DESCRIPTION OF SYMBOLS 1 Game machine 20 Game board 21 Game area 22 Center case 23 1st start winning opening 24 2nd starting winning opening 25 General start gate 27 First variable winning apparatus 28 Second variable winning apparatus 30 Display apparatus 60 Lower structure 100 Game Control device 200 Production control device 300 Channel unit 320 Front structural member 325 Storage portion 325a Notch 400 Control unit 401 Base member 403 Cover portion 403a Guide groove 403b Restriction piece 404 Engagement receiving portion 404a Opening portion 404b Engagement wall 404c Thick portion 405 Engagement claw 405a Elastic part 405b Claw part 407 Drawer opening 410 Discharge control device 411 First connection part (connection part)
413 Guide wall 414 Engagement protrusion 417 Standing wall 420 Cover mounting portion 450 Power supply device 475 Connector cover member 500 Relay board unit 510 First relay board 516 Relay board cover member 520 Second relay board 530 Lower support member 540 Upper support member 551 Connector Cover member 555 Cover attaching portion 560 Top plate portion 562 Side wall portion 564 Positioning portion 566 Cover engaging portion 570 Opening portion 710 Plate member 718 Wiring opening portion 719 Wiring opening portion 720 Connector 722 Connector W1 Wiring

Claims (4)

With inter-base relay board having inter-base connection part connectable to inter-base equipment, payout control device capable of controlling payout of game balls, and connector capable of electrically connecting the inter-base relay board and the payout control device In a gaming machine having wiring,
A gaming machine comprising a cover member that covers each of the connectors connected to the inter-table relay board and the payout control device.

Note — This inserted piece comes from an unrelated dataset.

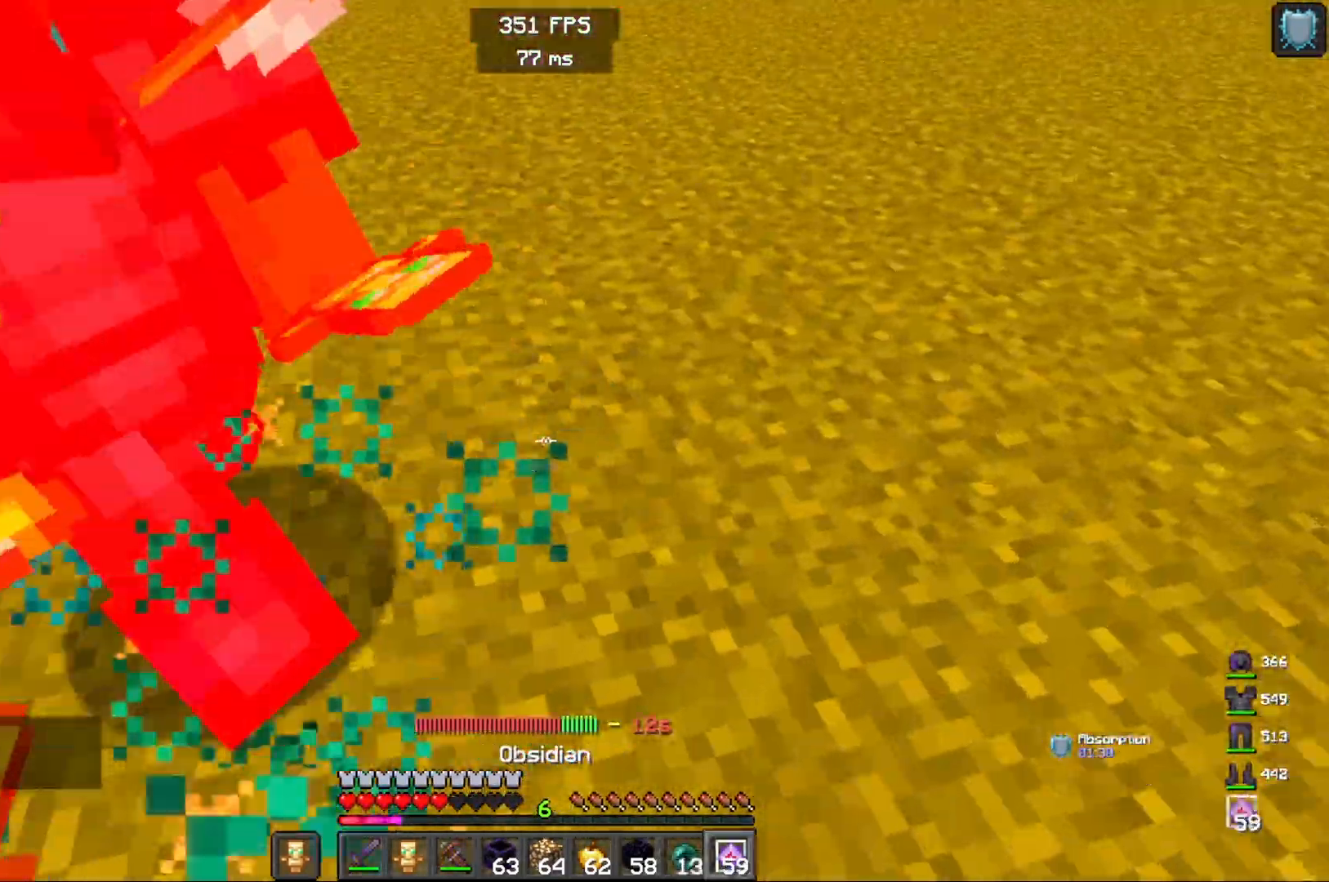
{"keys": ["d", "w"], "mouse": [], "events": [[100, "mouse_right", "up"], [150, "mouse_left", "down"], [267, "mouse_right", "down"], [300, "mouse_left", "up"], [433, "mouse_right", "up"], [467, "w", "down"]]}
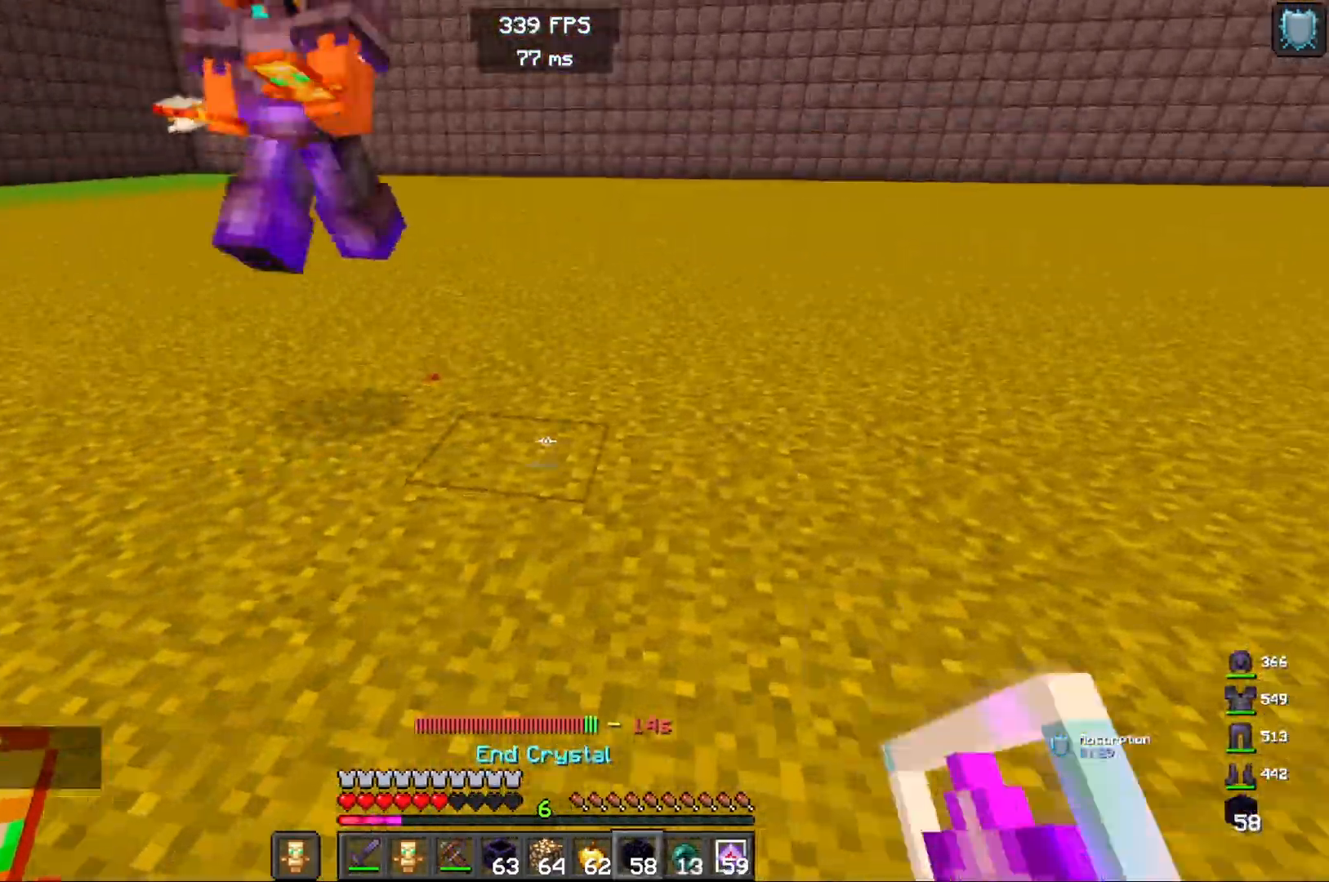
{"keys": ["a", "w"], "mouse": [], "events": [[17, "d", "up"], [83, "mouse_right", "down"], [267, "mouse_right", "up"], [500, "a", "down"]]}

A base member capable of mounting the inter-board relay board and the payout control device on one side;
A plate member that can be attached to the other side of the base member and has conductivity,
The gaming machine according to claim 1, wherein the wiring is disposed between the base member and the plate member. A relay board cover member covering the inter-board relay board;
3. The gaming machine according to claim 1, wherein the base member and the relay board cover member can accommodate the inter-table relay board in a sealed state. 4.   The gaming machine according to any one of claims 1 to 3, wherein a height of the opening in the cover member is lower than a diameter of the game ball.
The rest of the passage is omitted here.